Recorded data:
▼

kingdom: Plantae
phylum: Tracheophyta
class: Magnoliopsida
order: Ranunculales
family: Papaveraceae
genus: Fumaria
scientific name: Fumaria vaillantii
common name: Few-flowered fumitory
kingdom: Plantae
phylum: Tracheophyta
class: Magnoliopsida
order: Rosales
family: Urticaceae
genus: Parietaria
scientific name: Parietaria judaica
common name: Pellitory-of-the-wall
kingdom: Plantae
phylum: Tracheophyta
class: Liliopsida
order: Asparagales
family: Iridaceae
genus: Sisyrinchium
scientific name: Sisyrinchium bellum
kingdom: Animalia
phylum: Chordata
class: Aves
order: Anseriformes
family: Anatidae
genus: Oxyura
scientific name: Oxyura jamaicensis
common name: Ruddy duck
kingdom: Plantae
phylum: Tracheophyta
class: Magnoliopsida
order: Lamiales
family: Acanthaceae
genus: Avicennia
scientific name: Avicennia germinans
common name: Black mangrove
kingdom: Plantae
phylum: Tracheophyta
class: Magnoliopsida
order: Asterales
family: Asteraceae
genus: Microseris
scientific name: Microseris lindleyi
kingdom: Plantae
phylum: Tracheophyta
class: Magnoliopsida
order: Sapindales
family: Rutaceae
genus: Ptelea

▲

Problem details:
Write out every line of the entries above, word for word and in the same order.

Response to this task:
kingdom: Plantae
phylum: Tracheophyta
class: Magnoliopsida
order: Ranunculales
family: Papaveraceae
genus: Fumaria
scientific name: Fumaria vaillantii
common name: Few-flowered fumitory
kingdom: Plantae
phylum: Tracheophyta
class: Magnoliopsida
order: Rosales
family: Urticaceae
genus: Parietaria
scientific name: Parietaria judaica
common name: Pellitory-of-the-wall
kingdom: Plantae
phylum: Tracheophyta
class: Liliopsida
order: Asparagales
family: Iridaceae
genus: Sisyrinchium
scientific name: Sisyrinchium bellum
kingdom: Animalia
phylum: Chordata
class: Aves
order: Anseriformes
family: Anatidae
genus: Oxyura
scientific name: Oxyura jamaicensis
common name: Ruddy duck
kingdom: Plantae
phylum: Tracheophyta
class: Magnoliopsida
order: Lamiales
family: Acanthaceae
genus: Avicennia
scientific name: Avicennia germinans
common name: Black mangrove
kingdom: Plantae
phylum: Tracheophyta
class: Magnoliopsida
order: Asterales
family: Asteraceae
genus: Microseris
scientific name: Microseris lindleyi
kingdom: Plantae
phylum: Tracheophyta
class: Magnoliopsida
order: Sapindales
family: Rutaceae
genus: Ptelea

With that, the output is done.